- _Work request_: In the records below, some lines hold the word "right". Copy each of those lines.
START Working data
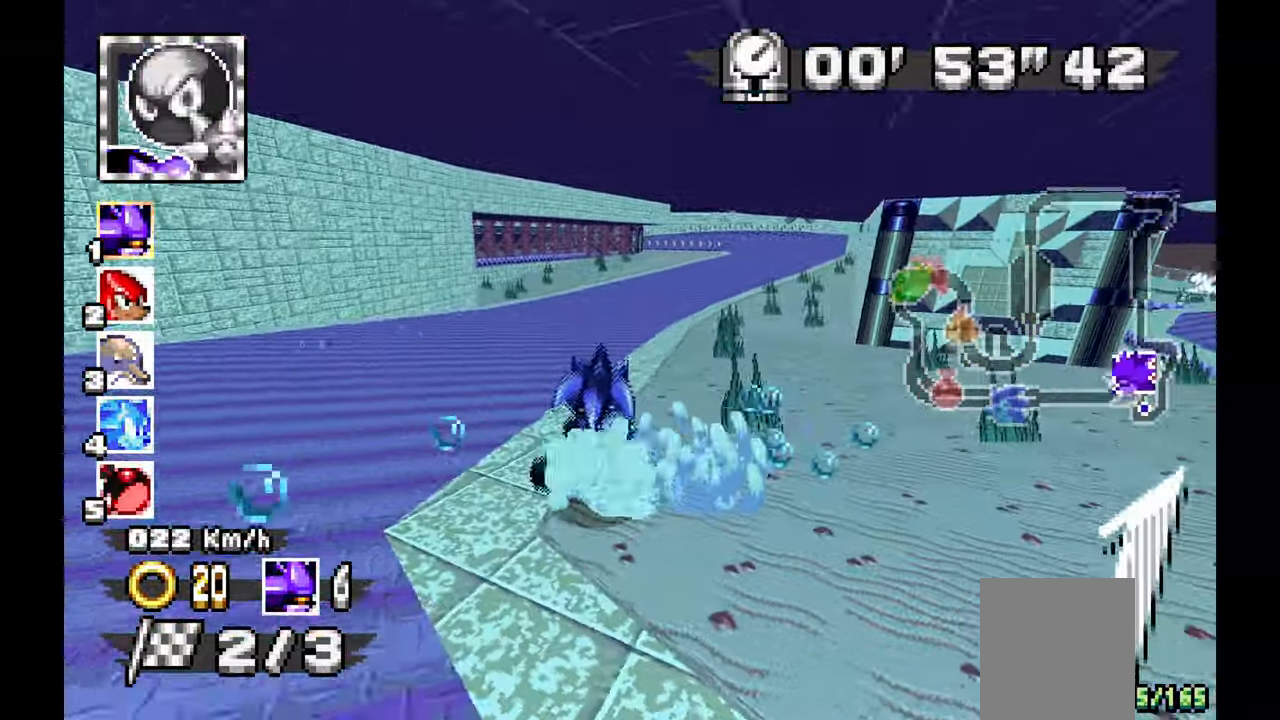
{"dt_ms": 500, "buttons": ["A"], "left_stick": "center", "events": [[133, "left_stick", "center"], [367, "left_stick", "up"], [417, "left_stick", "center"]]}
END Working data
START Working data
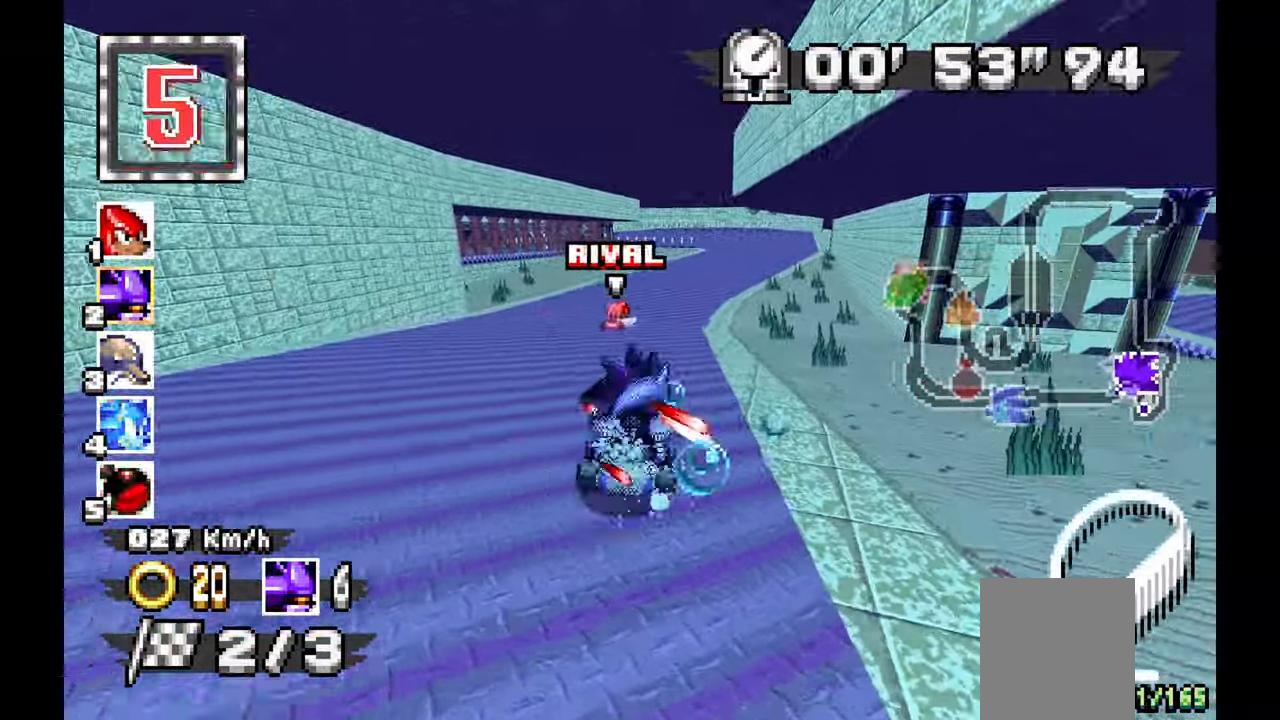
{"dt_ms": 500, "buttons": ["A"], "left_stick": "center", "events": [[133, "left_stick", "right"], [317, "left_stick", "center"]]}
END Working data
START Working data
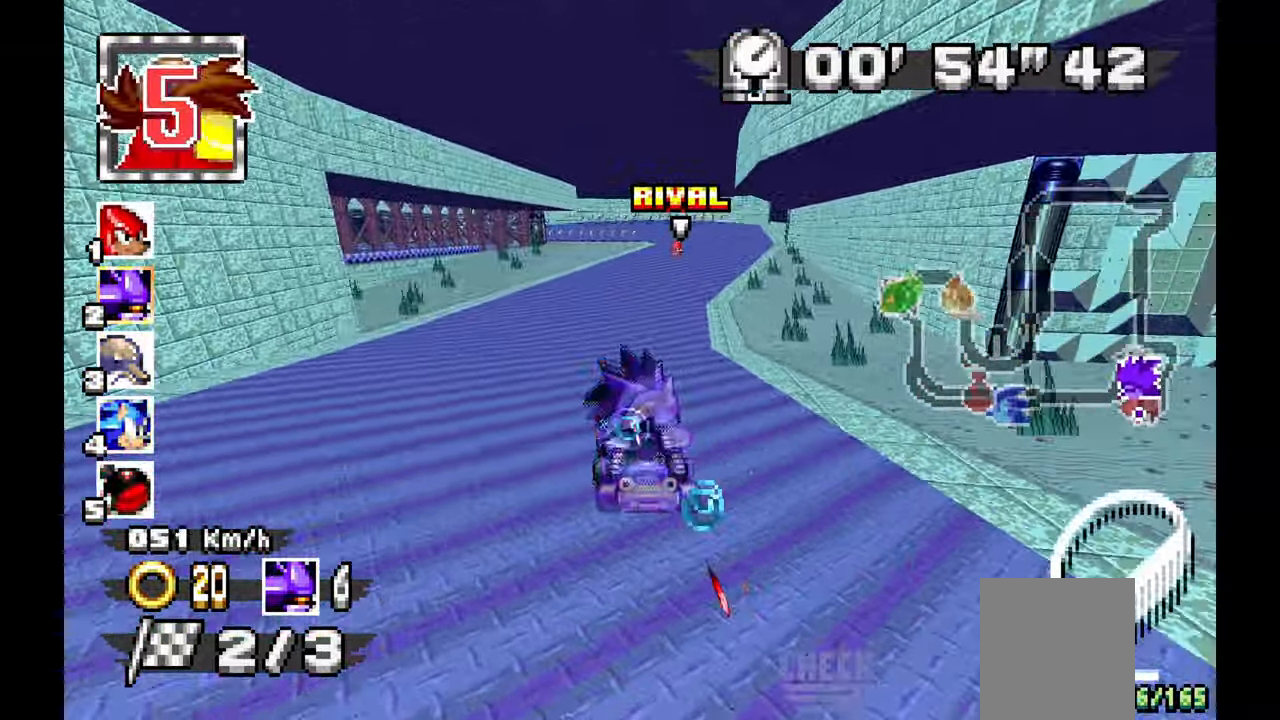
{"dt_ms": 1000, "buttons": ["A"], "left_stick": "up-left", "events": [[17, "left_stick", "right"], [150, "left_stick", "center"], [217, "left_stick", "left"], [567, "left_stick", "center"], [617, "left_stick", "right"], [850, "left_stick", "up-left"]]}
END Working data
- _Completed task_:
{"dt_ms": 500, "buttons": ["A"], "left_stick": "center", "events": [[133, "left_stick", "right"], [317, "left_stick", "center"]]}
{"dt_ms": 1000, "buttons": ["A"], "left_stick": "up-left", "events": [[17, "left_stick", "right"], [150, "left_stick", "center"], [217, "left_stick", "left"], [567, "left_stick", "center"], [617, "left_stick", "right"], [850, "left_stick", "up-left"]]}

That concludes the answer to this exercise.